Wiki
Data Lake
How DataTalks.Club podcast guests use data lake as raw, flexible storage for files, events, logs, and long-lived history, plus the governance, table-format, and DataOps work needed to keep it useful.
Related Wiki Pages
DataTalks.Club guests use data lake to mean broad analytical storage for raw or lightly processed data. It can hold structured tables and click events. It can also hold logs and files, images and video, IoT payloads, and long-lived history. Teams use that flexibility to keep source detail before they know every downstream question.
That flexibility creates the main risk. The team needs ownership, catalogs, quality checks, access rules and reproducible processing. Without those controls, a lake becomes a place where people dump data and stop trusting it.

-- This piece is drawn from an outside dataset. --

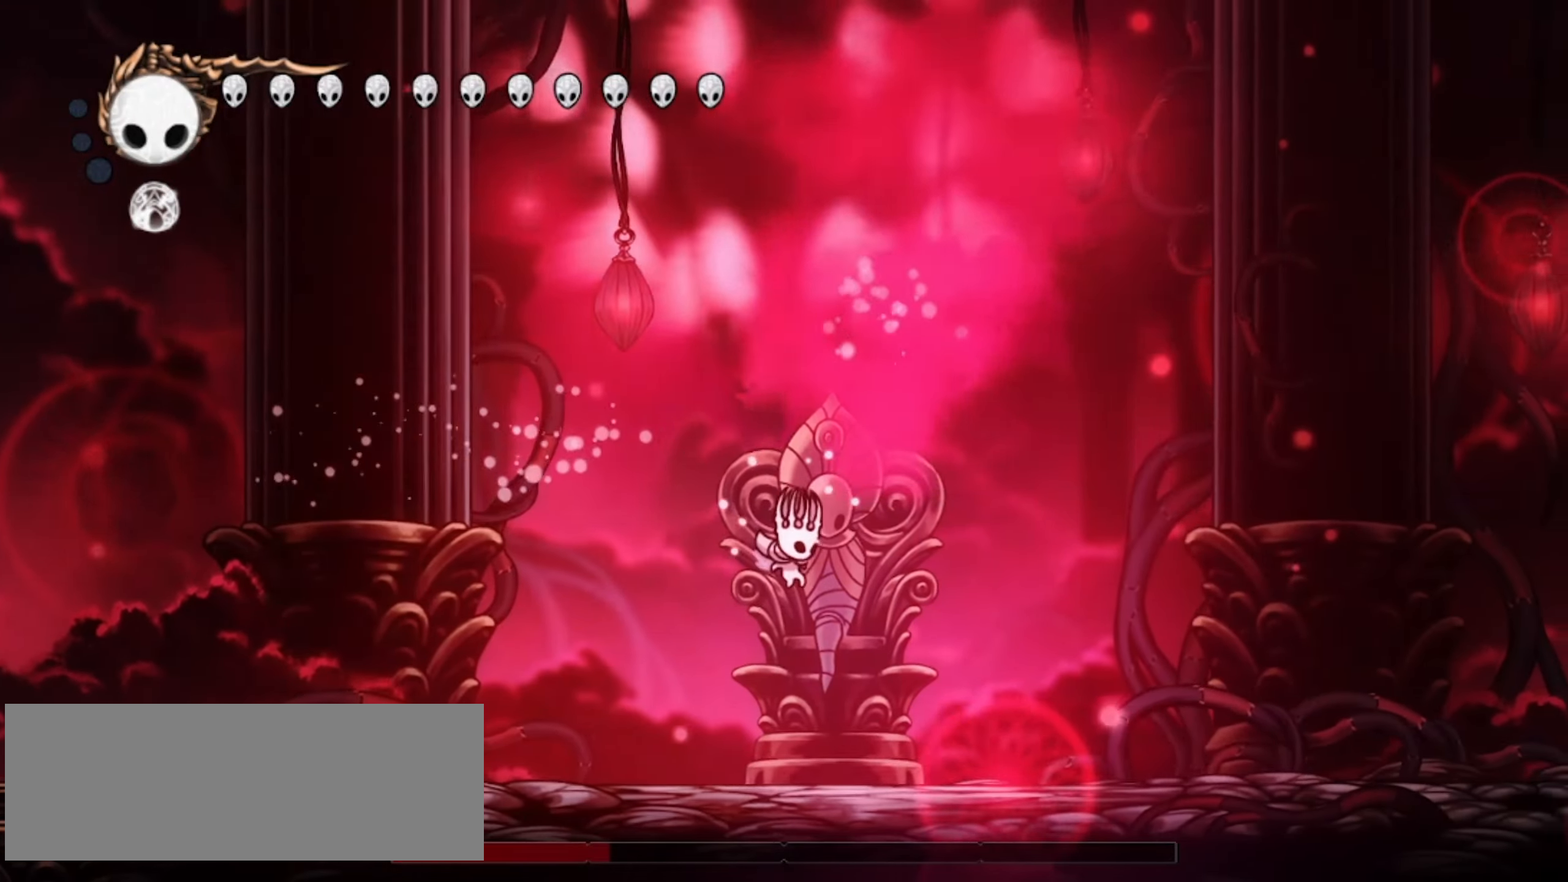
{"keys": ["left"], "events": [[17, "right", "up"], [17, "up", "down"], [150, "right", "down"], [217, "z", "down"], [267, "x", "down"], [300, "left", "down"], [300, "right", "up"], [350, "z", "up"], [400, "x", "up"], [450, "up", "up"]]}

Natalie Kwong uses the data lake versus data warehouse comparison to explain that risk in ETL vs ELT and the Modern Data Stack, 19:50-27:39. Lars Albertsson then gives the platform version in DataOps 101 for Scaling Data Platforms, 16:42-30:34. He argues that raw storage works when the platform keeps data immutable, governed, and reproducible.
Definition and Scope
Kwong contrasts data lakes with the warehouse-centered modern data stack. A warehouse is built for structured analytical tables and SQL access. A lake is more open to different file types and structures. Her KeepTruckin example uses IoT images and video. It shows why a team may need storage that a warehouse doesn’t naturally handle (ETL vs ELT and the Modern Data Stack, 19:50).
Albertsson gives the platform definition. He treats the lake as object storage for raw dumps, usually with systems such as S3 behind it. That raw layer sits beside compute and a workflow engine. The platform turns stored data into usable outputs through functional transformations, self-service access, and governance (DataOps 101 for Scaling Data Platforms, 23:29-30:34).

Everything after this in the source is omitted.